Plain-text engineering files
-- Opening Marker --

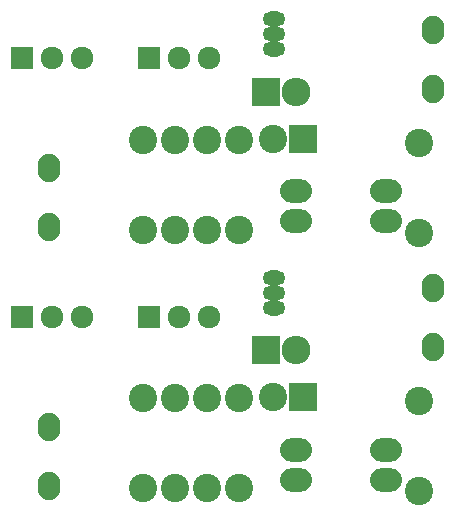
<source format=gbr>
G04 #@! TF.FileFunction,Soldermask,Top*
%FSLAX46Y46*%
G04 Gerber Fmt 4.6, Leading zero omitted, Abs format (unit mm)*
G04 Created by KiCad (PCBNEW 4.0.4-stable) date 11/28/16 12:21:10*
%MOMM*%
%LPD*%
G01*
G04 APERTURE LIST*
%ADD10C,0.100000*%
%ADD11C,2.398980*%
%ADD12R,2.432000X2.432000*%
%ADD13O,2.432000X2.432000*%
%ADD14R,2.400000X2.400000*%
%ADD15C,2.400000*%
%ADD16C,1.924000*%
%ADD17R,1.924000X1.924000*%
%ADD18O,1.900000X2.400000*%
%ADD19O,1.901140X1.299160*%
%ADD20O,2.700000X2.000000*%
G04 APERTURE END LIST*
D10*
D11*
X198900000Y-118630000D03*
X198900000Y-111010000D03*
D12*
X206600000Y-106980000D03*
D13*
X209140000Y-106980000D03*
D14*
X209700000Y-110930000D03*
D15*
X207160000Y-110930000D03*
D16*
X199200000Y-104130000D03*
X201740000Y-104130000D03*
D17*
X196660000Y-104130000D03*
D16*
X188500000Y-104130000D03*
X191040000Y-104130000D03*
D17*
X185960000Y-104130000D03*
D18*
X220700000Y-101730000D03*
X220700000Y-106730000D03*
X188250000Y-113430000D03*
X188250000Y-118430000D03*
D19*
X207300000Y-102100000D03*
X207300000Y-103370000D03*
X207300000Y-100830000D03*
D11*
X204300000Y-118630000D03*
X204300000Y-111010000D03*
X201600000Y-118630000D03*
X201600000Y-111010000D03*
X219550000Y-118930000D03*
X219550000Y-111310000D03*
X196200000Y-111030000D03*
X196200000Y-118650000D03*
D20*
X216750000Y-117930000D03*
X216750000Y-115390000D03*
X209130000Y-115390000D03*
X209130000Y-117930000D03*
X216750000Y-139800000D03*
X216750000Y-137260000D03*
X209130000Y-137260000D03*
X209130000Y-139800000D03*
D11*
X196200000Y-132900000D03*
X196200000Y-140520000D03*
X219550000Y-140800000D03*
X219550000Y-133180000D03*
X201600000Y-140500000D03*
X201600000Y-132880000D03*
X204300000Y-140500000D03*
X204300000Y-132880000D03*
D19*
X207300000Y-123970000D03*
X207300000Y-125240000D03*
X207300000Y-122700000D03*
D18*
X188250000Y-135300000D03*
X188250000Y-140300000D03*
X220700000Y-123600000D03*
X220700000Y-128600000D03*
D16*
X188500000Y-126000000D03*
X191040000Y-126000000D03*
D17*
X185960000Y-126000000D03*
D16*
X199200000Y-126000000D03*
X201740000Y-126000000D03*
D17*
X196660000Y-126000000D03*
D14*
X209700000Y-132800000D03*
D15*
X207160000Y-132800000D03*
D12*
X206600000Y-128850000D03*
D13*
X209140000Y-128850000D03*
D11*
X198900000Y-140500000D03*
X198900000Y-132880000D03*
M02*

</source>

-- Closing Marker --

• **Instructions to follow**
Set every record down verbatim. No pictures belong in the copy.

• **Answer to this task**
<source format=gbr>
G04 #@! TF.FileFunction,Soldermask,Top*
%FSLAX46Y46*%
G04 Gerber Fmt 4.6, Leading zero omitted, Abs format (unit mm)*
G04 Created by KiCad (PCBNEW 4.0.4-stable) date 11/28/16 12:21:10*
%MOMM*%
%LPD*%
G01*
G04 APERTURE LIST*
%ADD10C,0.100000*%
%ADD11C,2.398980*%
%ADD12R,2.432000X2.432000*%
%ADD13O,2.432000X2.432000*%
%ADD14R,2.400000X2.400000*%
%ADD15C,2.400000*%
%ADD16C,1.924000*%
%ADD17R,1.924000X1.924000*%
%ADD18O,1.900000X2.400000*%
%ADD19O,1.901140X1.299160*%
%ADD20O,2.700000X2.000000*%
G04 APERTURE END LIST*
D10*
D11*
X198900000Y-118630000D03*
X198900000Y-111010000D03*
D12*
X206600000Y-106980000D03*
D13*
X209140000Y-106980000D03*
D14*
X209700000Y-110930000D03*
D15*
X207160000Y-110930000D03*
D16*
X199200000Y-104130000D03*
X201740000Y-104130000D03*
D17*
X196660000Y-104130000D03*
D16*
X188500000Y-104130000D03*
X191040000Y-104130000D03*
D17*
X185960000Y-104130000D03*
D18*
X220700000Y-101730000D03*
X220700000Y-106730000D03*
X188250000Y-113430000D03*
X188250000Y-118430000D03*
D19*
X207300000Y-102100000D03*
X207300000Y-103370000D03*
X207300000Y-100830000D03*
D11*
X204300000Y-118630000D03*
X204300000Y-111010000D03*
X201600000Y-118630000D03*
X201600000Y-111010000D03*
X219550000Y-118930000D03*
X219550000Y-111310000D03*
X196200000Y-111030000D03*
X196200000Y-118650000D03*
D20*
X216750000Y-117930000D03*
X216750000Y-115390000D03*
X209130000Y-115390000D03*
X209130000Y-117930000D03*
X216750000Y-139800000D03*
X216750000Y-137260000D03*
X209130000Y-137260000D03*
X209130000Y-139800000D03*
D11*
X196200000Y-132900000D03*
X196200000Y-140520000D03*
X219550000Y-140800000D03*
X219550000Y-133180000D03*
X201600000Y-140500000D03*
X201600000Y-132880000D03*
X204300000Y-140500000D03*
X204300000Y-132880000D03*
D19*
X207300000Y-123970000D03*
X207300000Y-125240000D03*
X207300000Y-122700000D03*
D18*
X188250000Y-135300000D03*
X188250000Y-140300000D03*
X220700000Y-123600000D03*
X220700000Y-128600000D03*
D16*
X188500000Y-126000000D03*
X191040000Y-126000000D03*
D17*
X185960000Y-126000000D03*
D16*
X199200000Y-126000000D03*
X201740000Y-126000000D03*
D17*
X196660000Y-126000000D03*
D14*
X209700000Y-132800000D03*
D15*
X207160000Y-132800000D03*
D12*
X206600000Y-128850000D03*
D13*
X209140000Y-128850000D03*
D11*
X198900000Y-140500000D03*
X198900000Y-132880000D03*
M02*

</source>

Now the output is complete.